■ **MATERIAL FOR THIS TASK**:
==========
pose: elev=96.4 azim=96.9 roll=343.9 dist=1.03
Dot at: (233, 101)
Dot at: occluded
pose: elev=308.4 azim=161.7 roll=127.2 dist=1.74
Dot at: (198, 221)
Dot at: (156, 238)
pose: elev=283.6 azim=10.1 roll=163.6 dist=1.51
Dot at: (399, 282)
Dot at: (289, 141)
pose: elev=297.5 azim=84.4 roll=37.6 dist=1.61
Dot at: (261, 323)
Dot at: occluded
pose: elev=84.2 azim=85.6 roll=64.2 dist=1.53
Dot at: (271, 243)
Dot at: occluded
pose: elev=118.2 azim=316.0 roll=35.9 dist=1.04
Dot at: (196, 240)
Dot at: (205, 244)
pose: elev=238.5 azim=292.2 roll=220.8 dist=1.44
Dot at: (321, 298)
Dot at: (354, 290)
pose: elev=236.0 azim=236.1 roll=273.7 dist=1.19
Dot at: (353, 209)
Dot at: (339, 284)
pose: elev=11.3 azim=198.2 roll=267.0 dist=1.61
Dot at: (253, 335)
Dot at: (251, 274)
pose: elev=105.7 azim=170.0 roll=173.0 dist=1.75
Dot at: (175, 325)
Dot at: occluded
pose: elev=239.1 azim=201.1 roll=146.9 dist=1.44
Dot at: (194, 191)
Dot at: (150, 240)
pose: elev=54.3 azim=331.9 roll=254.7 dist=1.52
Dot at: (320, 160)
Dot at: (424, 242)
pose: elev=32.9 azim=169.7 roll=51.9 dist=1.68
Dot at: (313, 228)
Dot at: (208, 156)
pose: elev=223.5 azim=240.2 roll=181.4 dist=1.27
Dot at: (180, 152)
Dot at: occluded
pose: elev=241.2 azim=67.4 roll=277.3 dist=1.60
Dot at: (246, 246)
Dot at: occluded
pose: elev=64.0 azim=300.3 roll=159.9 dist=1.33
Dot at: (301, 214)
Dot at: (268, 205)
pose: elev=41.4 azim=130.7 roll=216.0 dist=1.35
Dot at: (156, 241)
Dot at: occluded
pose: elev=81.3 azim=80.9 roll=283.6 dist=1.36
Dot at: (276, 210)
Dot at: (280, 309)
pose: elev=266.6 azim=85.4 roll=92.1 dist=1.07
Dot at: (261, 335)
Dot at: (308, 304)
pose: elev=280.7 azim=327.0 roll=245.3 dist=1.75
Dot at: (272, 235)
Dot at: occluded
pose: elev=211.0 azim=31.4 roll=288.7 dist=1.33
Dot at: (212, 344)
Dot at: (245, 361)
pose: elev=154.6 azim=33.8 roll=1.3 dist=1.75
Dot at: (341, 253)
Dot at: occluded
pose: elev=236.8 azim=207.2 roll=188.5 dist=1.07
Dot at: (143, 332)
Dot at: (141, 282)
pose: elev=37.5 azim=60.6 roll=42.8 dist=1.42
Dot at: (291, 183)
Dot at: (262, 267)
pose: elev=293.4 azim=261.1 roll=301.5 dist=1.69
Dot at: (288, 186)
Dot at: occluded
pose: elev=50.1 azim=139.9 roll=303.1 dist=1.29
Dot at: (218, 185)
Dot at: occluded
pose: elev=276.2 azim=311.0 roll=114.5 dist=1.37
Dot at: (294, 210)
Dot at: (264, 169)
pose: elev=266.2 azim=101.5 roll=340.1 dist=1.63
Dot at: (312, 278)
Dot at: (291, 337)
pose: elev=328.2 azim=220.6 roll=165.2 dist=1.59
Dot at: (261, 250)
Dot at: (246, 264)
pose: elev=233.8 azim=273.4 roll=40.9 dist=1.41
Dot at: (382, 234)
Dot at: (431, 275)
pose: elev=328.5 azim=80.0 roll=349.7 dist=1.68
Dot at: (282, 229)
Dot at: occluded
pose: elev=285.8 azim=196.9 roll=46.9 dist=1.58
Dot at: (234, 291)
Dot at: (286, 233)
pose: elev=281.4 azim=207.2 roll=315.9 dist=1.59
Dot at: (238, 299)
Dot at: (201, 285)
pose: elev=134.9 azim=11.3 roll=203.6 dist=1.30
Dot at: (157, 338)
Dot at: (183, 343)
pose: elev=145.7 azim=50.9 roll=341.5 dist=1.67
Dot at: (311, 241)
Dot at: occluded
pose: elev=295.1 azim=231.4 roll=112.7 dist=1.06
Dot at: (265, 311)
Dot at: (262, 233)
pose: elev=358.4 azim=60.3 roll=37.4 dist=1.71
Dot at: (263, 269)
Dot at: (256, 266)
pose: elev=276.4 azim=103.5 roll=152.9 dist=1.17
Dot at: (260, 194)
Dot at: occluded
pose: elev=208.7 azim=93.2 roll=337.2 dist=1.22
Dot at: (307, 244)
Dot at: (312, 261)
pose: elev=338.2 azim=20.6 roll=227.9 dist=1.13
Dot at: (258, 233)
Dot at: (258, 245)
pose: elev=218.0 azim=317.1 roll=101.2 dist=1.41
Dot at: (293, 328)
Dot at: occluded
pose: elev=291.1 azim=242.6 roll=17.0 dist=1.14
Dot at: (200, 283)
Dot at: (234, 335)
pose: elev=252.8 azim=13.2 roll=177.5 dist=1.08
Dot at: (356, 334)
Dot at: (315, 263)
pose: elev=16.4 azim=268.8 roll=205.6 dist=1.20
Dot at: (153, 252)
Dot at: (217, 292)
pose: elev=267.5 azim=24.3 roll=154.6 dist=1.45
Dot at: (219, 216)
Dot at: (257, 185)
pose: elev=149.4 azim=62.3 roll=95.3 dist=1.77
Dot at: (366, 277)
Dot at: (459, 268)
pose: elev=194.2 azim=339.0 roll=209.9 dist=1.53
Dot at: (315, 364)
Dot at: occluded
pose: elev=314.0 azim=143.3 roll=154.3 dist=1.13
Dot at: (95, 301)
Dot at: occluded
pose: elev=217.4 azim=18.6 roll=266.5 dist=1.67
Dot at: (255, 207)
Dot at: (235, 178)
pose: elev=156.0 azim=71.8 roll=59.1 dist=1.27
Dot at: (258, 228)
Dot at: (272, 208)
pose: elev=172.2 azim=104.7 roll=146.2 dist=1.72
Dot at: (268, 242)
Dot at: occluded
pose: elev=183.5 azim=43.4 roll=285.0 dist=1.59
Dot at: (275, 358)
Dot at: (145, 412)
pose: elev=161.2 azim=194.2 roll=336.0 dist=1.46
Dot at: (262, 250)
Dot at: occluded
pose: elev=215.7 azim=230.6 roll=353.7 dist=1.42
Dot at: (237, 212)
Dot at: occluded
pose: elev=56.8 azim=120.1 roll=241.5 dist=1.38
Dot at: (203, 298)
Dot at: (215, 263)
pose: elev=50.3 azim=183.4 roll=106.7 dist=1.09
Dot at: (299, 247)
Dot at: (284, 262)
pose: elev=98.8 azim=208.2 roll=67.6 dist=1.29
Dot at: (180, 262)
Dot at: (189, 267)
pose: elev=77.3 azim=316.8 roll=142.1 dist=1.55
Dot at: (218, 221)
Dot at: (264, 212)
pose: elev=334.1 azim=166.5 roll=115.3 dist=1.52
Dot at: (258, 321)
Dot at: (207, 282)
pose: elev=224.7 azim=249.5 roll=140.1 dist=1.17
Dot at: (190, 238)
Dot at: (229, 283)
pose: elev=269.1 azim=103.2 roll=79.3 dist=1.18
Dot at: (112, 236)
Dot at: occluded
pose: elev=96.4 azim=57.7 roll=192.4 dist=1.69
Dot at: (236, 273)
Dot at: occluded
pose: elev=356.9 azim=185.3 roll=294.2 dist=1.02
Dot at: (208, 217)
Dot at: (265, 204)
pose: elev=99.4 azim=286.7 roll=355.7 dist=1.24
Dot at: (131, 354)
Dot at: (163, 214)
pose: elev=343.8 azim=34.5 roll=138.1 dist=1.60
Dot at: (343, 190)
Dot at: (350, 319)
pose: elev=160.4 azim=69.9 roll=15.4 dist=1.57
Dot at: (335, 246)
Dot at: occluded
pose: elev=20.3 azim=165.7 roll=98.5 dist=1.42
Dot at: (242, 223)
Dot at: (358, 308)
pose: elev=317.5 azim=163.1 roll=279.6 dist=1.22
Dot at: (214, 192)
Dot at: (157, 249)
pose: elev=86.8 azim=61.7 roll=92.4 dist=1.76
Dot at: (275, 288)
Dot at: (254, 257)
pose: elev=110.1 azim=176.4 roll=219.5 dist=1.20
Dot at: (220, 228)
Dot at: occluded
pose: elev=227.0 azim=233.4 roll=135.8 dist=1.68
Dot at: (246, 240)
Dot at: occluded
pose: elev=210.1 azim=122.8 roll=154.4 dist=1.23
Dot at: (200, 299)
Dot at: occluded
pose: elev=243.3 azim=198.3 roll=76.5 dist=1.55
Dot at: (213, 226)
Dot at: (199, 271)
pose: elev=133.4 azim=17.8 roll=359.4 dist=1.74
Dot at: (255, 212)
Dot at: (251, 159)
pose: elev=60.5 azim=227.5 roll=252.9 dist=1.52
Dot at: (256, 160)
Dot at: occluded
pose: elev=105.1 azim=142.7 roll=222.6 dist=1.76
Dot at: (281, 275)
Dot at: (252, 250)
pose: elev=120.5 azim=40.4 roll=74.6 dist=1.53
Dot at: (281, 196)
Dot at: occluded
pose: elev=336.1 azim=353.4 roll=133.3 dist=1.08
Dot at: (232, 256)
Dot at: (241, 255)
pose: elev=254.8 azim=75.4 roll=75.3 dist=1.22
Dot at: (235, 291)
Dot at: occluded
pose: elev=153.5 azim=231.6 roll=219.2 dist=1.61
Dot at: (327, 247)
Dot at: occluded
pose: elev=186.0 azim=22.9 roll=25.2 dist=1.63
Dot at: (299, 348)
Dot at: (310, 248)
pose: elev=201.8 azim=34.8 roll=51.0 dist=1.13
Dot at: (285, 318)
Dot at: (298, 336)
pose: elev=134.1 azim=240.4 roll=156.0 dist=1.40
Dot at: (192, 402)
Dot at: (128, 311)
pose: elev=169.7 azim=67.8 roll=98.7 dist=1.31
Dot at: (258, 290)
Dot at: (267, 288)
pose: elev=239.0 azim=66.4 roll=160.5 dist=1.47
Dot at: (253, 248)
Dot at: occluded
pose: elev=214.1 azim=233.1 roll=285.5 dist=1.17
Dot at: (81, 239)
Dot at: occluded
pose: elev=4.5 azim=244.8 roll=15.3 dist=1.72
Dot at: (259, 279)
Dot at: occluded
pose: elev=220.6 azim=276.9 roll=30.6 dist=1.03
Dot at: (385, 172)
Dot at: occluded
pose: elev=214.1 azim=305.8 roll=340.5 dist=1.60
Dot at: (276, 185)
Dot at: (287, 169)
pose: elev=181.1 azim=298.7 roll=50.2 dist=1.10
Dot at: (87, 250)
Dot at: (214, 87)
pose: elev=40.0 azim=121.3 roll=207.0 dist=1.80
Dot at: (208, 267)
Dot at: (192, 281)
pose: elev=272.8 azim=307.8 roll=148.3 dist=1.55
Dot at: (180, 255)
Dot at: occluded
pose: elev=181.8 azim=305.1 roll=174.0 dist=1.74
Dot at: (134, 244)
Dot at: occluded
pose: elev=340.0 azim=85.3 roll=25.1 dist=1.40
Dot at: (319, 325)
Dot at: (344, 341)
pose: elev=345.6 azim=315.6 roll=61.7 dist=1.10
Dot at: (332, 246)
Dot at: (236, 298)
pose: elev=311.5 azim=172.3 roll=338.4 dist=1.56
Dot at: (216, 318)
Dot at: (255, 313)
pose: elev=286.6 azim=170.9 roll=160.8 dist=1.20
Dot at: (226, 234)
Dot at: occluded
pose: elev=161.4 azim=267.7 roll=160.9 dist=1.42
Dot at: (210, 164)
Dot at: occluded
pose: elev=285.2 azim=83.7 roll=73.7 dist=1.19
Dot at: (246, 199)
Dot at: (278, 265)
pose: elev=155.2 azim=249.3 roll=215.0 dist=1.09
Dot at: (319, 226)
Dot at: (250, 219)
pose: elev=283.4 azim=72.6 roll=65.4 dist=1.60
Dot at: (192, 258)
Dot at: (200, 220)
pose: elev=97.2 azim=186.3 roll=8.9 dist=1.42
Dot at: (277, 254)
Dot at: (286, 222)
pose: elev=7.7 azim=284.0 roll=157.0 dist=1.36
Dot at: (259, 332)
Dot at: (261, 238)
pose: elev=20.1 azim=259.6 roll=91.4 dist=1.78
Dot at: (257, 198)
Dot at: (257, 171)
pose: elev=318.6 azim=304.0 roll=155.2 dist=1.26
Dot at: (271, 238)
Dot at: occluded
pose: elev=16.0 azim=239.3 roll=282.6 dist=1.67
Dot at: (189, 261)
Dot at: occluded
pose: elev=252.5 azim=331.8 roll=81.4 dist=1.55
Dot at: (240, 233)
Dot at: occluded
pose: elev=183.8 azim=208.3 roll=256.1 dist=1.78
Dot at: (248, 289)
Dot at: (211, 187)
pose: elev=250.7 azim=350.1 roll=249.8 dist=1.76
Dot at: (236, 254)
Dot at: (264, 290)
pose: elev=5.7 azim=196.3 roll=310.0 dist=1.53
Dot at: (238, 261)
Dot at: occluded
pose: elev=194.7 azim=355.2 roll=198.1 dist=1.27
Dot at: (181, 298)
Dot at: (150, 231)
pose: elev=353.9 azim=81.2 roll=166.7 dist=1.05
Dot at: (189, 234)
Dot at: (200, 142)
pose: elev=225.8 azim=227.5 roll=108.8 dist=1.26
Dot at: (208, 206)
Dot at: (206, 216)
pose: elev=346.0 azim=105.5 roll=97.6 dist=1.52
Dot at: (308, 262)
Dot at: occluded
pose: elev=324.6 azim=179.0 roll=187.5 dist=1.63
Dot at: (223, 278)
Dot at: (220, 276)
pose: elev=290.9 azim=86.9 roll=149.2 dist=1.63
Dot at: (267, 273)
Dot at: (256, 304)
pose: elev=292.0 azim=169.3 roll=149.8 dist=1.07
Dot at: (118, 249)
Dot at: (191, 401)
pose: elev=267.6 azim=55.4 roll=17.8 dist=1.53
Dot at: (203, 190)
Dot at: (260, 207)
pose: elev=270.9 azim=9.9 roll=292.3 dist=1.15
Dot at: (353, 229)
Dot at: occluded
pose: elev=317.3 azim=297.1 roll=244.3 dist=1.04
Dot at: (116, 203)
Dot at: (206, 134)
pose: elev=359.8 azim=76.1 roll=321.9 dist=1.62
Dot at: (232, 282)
==========
■ **BRIEF**: Repeat the material verbatim from the line containing "pose: elev=290.9 azim=86.9" through the end of the material, including both of those lines.

■ **SOLUTION TO THE EXERCISE**:
pose: elev=290.9 azim=86.9 roll=149.2 dist=1.63
Dot at: (267, 273)
Dot at: (256, 304)
pose: elev=292.0 azim=169.3 roll=149.8 dist=1.07
Dot at: (118, 249)
Dot at: (191, 401)
pose: elev=267.6 azim=55.4 roll=17.8 dist=1.53
Dot at: (203, 190)
Dot at: (260, 207)
pose: elev=270.9 azim=9.9 roll=292.3 dist=1.15
Dot at: (353, 229)
Dot at: occluded
pose: elev=317.3 azim=297.1 roll=244.3 dist=1.04
Dot at: (116, 203)
Dot at: (206, 134)
pose: elev=359.8 azim=76.1 roll=321.9 dist=1.62
Dot at: (232, 282)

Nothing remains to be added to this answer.